If shock therapy seems far away, remember the policies of austerity. Austerity shares the neoliberal desire to reduce the state (the welfare state), deregulate labor markets and emphasize private markets as drivers of growth. This week Wolfgang Schäuble, the wheelchair-bound German politician, Minister of Finance between 2009 and 2017, who will be remembered as the great supporter of the implementation of austerity policies in those years in the Union, died at the age of 81. Europe.

Austerity had a great prestige in the countries of northern Europe (it still does) as a formula to discipline the “wasteful” economies of the South, which had to reduce social spending (the well-known cuts).

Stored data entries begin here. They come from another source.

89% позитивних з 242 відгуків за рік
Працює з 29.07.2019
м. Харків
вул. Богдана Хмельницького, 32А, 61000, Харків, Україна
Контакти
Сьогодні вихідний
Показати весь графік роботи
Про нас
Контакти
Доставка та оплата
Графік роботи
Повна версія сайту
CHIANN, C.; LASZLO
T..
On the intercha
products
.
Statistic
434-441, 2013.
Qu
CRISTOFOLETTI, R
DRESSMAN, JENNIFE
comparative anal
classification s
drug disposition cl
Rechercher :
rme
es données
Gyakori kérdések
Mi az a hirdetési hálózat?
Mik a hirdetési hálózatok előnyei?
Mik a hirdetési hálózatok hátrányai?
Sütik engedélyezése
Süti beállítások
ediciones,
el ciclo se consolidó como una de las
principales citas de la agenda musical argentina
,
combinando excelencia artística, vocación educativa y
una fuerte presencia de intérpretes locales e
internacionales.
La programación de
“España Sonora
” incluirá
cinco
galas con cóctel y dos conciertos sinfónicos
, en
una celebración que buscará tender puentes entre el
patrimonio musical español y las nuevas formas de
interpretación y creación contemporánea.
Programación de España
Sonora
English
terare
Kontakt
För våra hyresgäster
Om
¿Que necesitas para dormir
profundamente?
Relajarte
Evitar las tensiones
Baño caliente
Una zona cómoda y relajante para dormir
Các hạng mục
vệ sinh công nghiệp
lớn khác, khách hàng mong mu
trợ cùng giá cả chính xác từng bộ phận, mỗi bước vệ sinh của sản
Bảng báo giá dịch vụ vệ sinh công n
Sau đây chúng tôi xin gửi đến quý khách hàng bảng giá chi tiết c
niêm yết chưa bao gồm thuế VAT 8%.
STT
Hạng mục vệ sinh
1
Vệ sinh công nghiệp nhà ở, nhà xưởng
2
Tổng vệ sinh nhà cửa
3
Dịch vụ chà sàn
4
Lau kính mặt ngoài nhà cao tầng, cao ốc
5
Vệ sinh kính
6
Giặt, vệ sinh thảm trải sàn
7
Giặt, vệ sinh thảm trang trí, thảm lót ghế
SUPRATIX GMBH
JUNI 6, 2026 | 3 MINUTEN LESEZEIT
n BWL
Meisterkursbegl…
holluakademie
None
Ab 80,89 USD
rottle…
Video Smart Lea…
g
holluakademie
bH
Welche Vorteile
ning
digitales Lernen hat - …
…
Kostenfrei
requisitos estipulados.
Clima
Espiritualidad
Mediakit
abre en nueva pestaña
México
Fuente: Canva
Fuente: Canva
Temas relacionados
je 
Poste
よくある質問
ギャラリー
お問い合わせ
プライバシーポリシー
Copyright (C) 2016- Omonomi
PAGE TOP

Greece was forced into cuts so severe that they plunged the country into a long recession.

The effectiveness of austerity is in doubt (the IMF has studies with divergent conclusions) and it has a high component of ideology dressed up as objective truth. Yanis Varoufakis, Greek Finance Minister, says in his memoir Behaving Like Adults that the German confessed to him that he was not sure that austerity would work, but that he did it for ideological reasons. We will never know if that conversation took place: Schäuble died before clarifying it.

Austerity, in the EU limited to limits on public spending (3% of the deficit and 60% of public debt in terms of GDP), returns to Europe. It has been hibernated for four years because Europe could not get out of the covid crisis with it. Now come back. The party is over, if you ever noticed.